Activity -
Wherever a line of the data contains "LIST", copy that line.

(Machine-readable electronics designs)
= = =

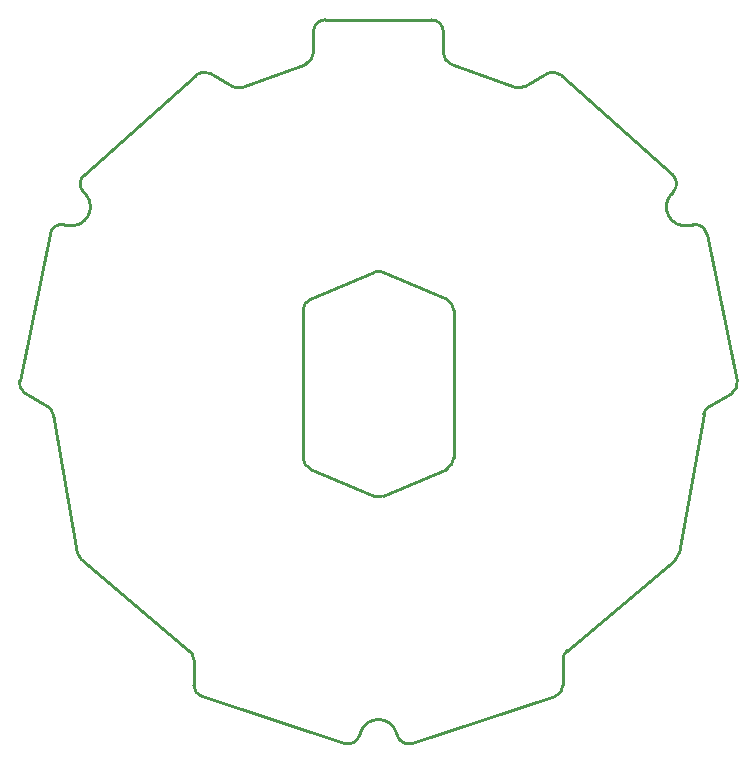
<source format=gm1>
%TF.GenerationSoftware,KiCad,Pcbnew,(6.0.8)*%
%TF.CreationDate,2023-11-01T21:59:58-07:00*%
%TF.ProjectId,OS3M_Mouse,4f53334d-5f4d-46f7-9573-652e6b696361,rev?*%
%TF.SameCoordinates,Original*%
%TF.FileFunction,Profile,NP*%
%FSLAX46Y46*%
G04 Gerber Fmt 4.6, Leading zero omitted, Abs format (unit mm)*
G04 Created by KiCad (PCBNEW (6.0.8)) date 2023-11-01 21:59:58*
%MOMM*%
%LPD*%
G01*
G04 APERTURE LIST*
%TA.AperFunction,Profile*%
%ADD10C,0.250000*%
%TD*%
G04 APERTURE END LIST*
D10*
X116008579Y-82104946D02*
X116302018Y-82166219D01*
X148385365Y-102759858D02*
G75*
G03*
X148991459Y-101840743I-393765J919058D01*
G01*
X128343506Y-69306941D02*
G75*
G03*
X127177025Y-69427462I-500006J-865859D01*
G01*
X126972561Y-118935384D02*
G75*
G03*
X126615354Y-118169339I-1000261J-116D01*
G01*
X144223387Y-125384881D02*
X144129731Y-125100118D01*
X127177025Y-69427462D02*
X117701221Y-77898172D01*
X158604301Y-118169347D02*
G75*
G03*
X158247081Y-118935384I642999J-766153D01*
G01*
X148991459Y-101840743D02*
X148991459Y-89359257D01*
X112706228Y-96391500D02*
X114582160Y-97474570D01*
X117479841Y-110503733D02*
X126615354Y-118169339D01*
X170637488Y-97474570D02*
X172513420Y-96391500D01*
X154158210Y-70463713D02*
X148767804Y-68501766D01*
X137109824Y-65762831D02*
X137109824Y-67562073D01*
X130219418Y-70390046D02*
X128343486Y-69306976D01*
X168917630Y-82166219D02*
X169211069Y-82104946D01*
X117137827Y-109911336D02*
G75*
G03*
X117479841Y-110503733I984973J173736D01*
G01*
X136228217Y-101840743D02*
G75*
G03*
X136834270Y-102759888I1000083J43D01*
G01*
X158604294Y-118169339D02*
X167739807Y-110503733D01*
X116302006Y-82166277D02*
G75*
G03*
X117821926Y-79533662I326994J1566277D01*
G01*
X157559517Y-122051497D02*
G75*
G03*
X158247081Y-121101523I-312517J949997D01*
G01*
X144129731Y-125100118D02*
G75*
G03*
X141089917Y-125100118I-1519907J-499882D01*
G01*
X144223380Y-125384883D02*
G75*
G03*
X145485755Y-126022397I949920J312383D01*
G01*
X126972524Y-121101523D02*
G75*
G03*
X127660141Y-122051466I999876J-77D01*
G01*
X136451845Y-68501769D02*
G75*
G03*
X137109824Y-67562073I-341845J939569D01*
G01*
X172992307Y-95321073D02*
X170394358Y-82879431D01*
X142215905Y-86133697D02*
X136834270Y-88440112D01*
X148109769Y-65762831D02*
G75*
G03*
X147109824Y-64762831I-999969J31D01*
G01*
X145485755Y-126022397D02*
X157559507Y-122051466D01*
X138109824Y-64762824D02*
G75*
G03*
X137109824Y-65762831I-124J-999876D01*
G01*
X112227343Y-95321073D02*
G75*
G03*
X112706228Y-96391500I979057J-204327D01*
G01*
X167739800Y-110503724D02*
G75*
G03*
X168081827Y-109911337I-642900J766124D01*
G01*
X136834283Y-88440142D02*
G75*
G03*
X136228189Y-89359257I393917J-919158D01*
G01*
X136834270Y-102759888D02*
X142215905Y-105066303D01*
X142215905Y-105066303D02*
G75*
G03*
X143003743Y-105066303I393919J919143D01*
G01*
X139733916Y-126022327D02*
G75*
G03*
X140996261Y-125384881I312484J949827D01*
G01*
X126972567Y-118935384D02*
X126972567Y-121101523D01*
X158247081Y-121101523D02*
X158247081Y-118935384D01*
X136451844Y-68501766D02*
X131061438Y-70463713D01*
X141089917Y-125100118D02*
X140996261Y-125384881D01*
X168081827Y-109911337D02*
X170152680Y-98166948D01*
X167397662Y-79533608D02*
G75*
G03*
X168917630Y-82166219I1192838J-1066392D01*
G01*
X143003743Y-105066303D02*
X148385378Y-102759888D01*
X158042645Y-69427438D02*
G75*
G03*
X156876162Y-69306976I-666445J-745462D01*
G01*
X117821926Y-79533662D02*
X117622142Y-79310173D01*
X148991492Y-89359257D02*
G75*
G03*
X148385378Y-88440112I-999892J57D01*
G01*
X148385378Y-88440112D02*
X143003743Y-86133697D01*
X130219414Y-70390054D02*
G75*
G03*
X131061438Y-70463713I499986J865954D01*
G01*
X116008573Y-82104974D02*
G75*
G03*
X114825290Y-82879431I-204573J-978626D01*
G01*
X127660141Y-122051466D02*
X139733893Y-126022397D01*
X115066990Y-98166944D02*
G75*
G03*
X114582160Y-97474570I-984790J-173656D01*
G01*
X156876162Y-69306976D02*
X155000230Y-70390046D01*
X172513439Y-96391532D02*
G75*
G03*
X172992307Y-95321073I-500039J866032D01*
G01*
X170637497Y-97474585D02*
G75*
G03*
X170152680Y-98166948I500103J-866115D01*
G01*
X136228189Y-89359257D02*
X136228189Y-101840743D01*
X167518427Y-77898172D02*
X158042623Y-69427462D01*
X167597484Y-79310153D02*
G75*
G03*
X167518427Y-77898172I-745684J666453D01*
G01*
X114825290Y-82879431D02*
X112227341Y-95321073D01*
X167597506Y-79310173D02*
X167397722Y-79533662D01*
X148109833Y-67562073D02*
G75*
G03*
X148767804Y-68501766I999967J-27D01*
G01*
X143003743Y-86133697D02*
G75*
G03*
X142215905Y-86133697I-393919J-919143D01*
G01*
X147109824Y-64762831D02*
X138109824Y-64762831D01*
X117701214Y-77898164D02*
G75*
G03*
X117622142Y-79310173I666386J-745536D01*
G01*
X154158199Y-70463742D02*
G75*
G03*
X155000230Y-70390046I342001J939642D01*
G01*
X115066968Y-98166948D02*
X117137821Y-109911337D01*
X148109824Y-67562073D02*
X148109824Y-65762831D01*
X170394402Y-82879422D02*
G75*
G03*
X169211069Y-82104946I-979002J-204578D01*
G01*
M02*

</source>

= = =

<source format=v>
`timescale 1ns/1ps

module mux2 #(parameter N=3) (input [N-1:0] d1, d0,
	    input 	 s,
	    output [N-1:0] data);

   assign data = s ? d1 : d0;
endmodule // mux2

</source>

= = =

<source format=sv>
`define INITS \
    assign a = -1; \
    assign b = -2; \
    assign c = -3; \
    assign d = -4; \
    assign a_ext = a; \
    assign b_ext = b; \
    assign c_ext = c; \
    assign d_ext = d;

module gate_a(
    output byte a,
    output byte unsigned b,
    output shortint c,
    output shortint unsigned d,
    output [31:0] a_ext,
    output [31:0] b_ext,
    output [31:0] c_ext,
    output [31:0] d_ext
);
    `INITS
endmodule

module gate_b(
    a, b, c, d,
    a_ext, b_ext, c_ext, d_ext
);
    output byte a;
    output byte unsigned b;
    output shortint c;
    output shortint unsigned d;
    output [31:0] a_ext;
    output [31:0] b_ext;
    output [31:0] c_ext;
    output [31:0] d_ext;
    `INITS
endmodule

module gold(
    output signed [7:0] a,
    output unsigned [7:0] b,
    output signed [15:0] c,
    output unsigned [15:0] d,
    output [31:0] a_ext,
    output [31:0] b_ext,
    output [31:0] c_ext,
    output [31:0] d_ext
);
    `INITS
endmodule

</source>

= = =

Answer -
G04 APERTURE LIST*
G04 APERTURE END LIST*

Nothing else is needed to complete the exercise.